Step three: Set yourself the challenge of not using financial lingo when talking about insurance. Banish words such as ‘critical illness’ and ‘life cover’ from your vocabulary and use language your clients will understand. A good tip is to explain to the client that they need to consider four important issues:
- what would happen if they were made redundant?
- what would happen if they were off work ill?
- what would happen if they were seriously ill and couldn’t work for a long time or maybe even never again?
- what would happen if they died?
I’m sure you’ll agree this advice makes sense and should help drive up insurance sales. It’s not rocket science, just common sense , but it is surprising how many brokers choose not to put this type of common sense to good use.
Recruiting a specialist
Talking to some of our other members, I have also come across a few other pieces of sage advice about increasing insurance penetration levels. One good idea, and I appreciate this will only apply to larger firms, is to recruit an insurance specialist. If a firm has three or four mortgage brokers, it may make sense to employ an insurance expert, who is focused purely on insurance sales. It may sound like a luxury, but if penetration levels can be increased, the specialist will pay for themselves very quickly and, most importantly, make a contribution to increased profits.

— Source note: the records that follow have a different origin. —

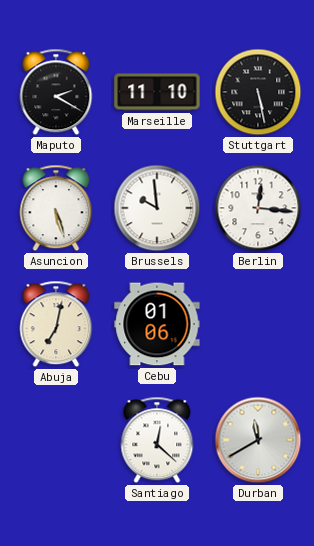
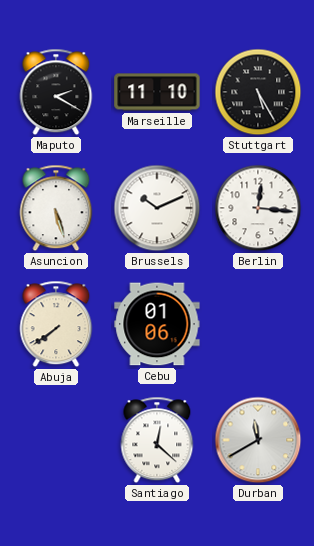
Stuttgart: 5:28 -> 5:25
Brussels: 9:59 -> 10:11
Abuja: 7:02 -> 7:39
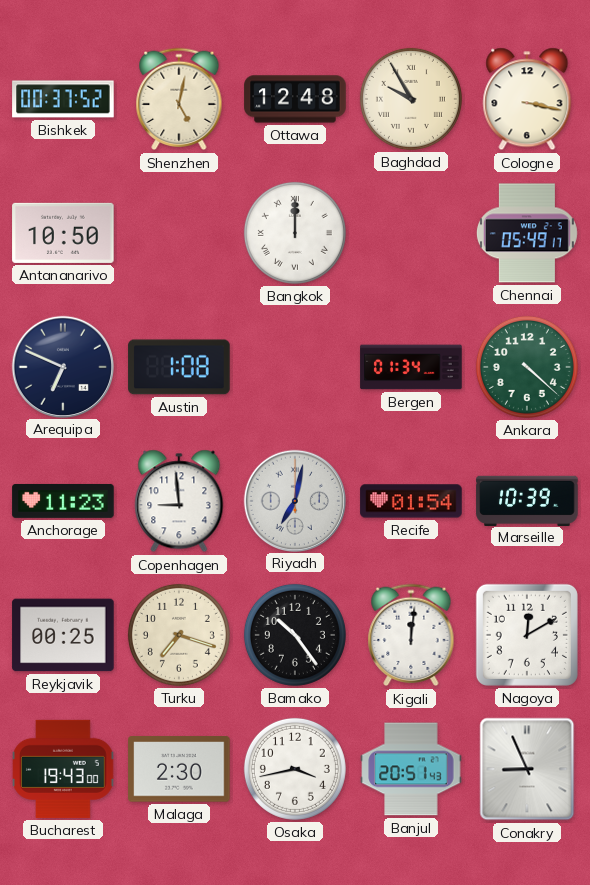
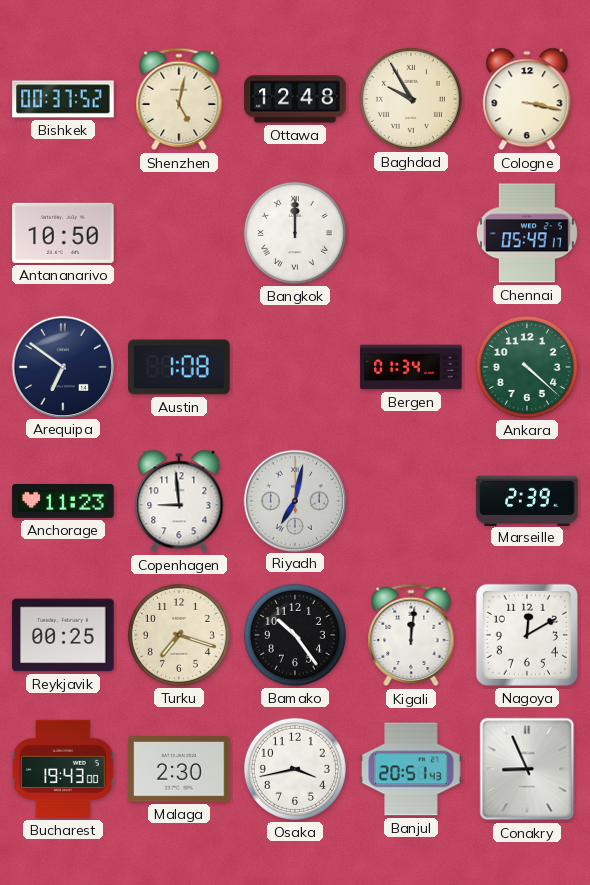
Arequipa: 6:49 -> 6:51
Recife: 01:54 -> none
Marseille: 10:39 -> 2:39
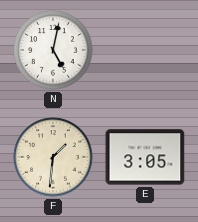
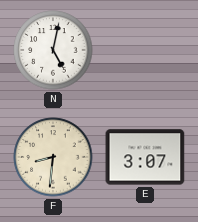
F: 1:31 -> 8:31
E: 3:05 -> 3:07
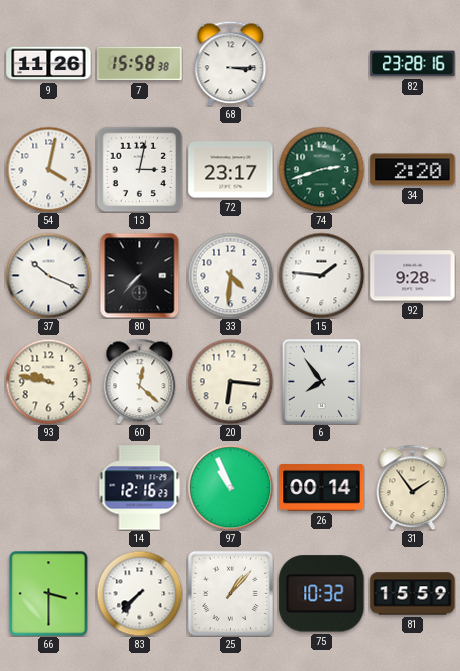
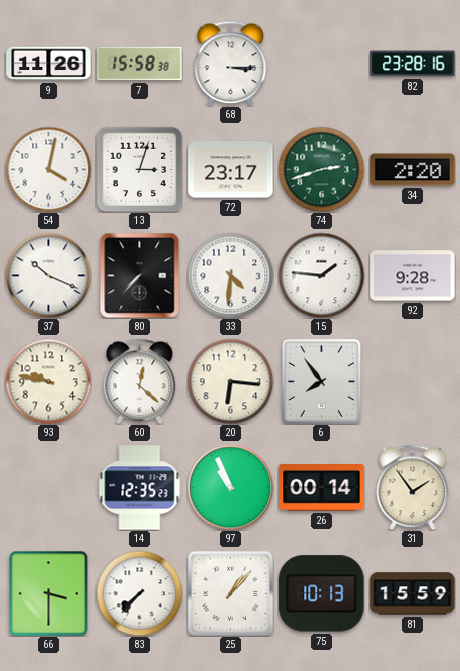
13: 3:02 -> 3:03
14: 12:16 -> 12:35
75: 10:32 -> 10:13
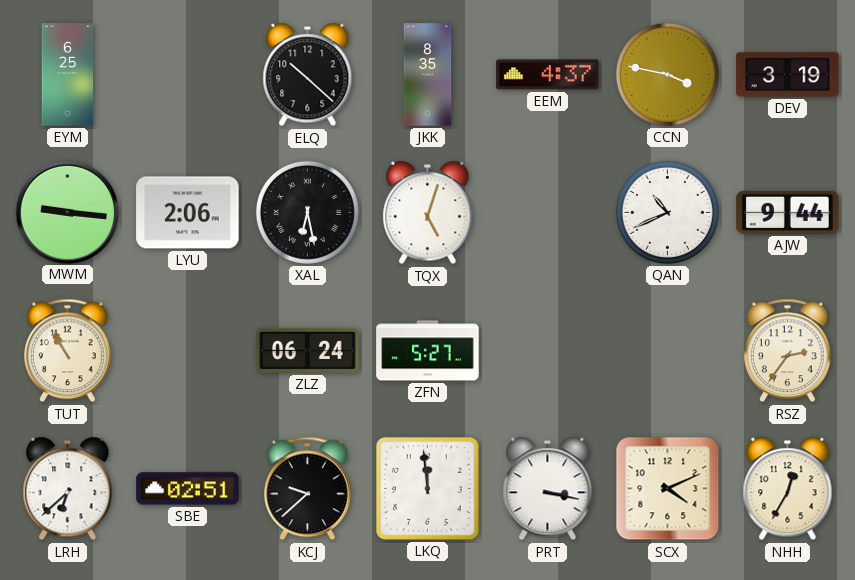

Another idea is to recruit more administration staff, to help with the additional paperwork generated by insurance sales. Again, your initial reaction may be resistance to increasing costs, but sometimes you have to invest in order to take the business to its next level of profitability. A problem with small businesses of two, three or four brokers is that they tend to become jacks of all trades: salesmen one minute, administrators the next, trouble-shooters the next and office dogsbodies when they have a spare five minutes. Sound familiar?
Consider for a minute how much of your time is actually spent selling as opposed to doing clerical work that a competent administrator could do on your behalf. There’s a fair chance the extra income you could generate if had more time, would more than cover the costs of an office administrator – especially if that person is shared among two or three advisers.
Some of these ideas may work in your business – some may not. What’s important, however, is not accepting the status quo and constantly questioning how you run your business and how you can make it more profitable. Getting back to my conversations in the pub, a good starting point is to ask yourself what business you are really in.
I suggest it isn’t just mortgage broking. If I’m right, make sure you capitalise on the additional profit opportunities which are available to you in those markets, such as general insurance, which you may not be fully focused on at the moment.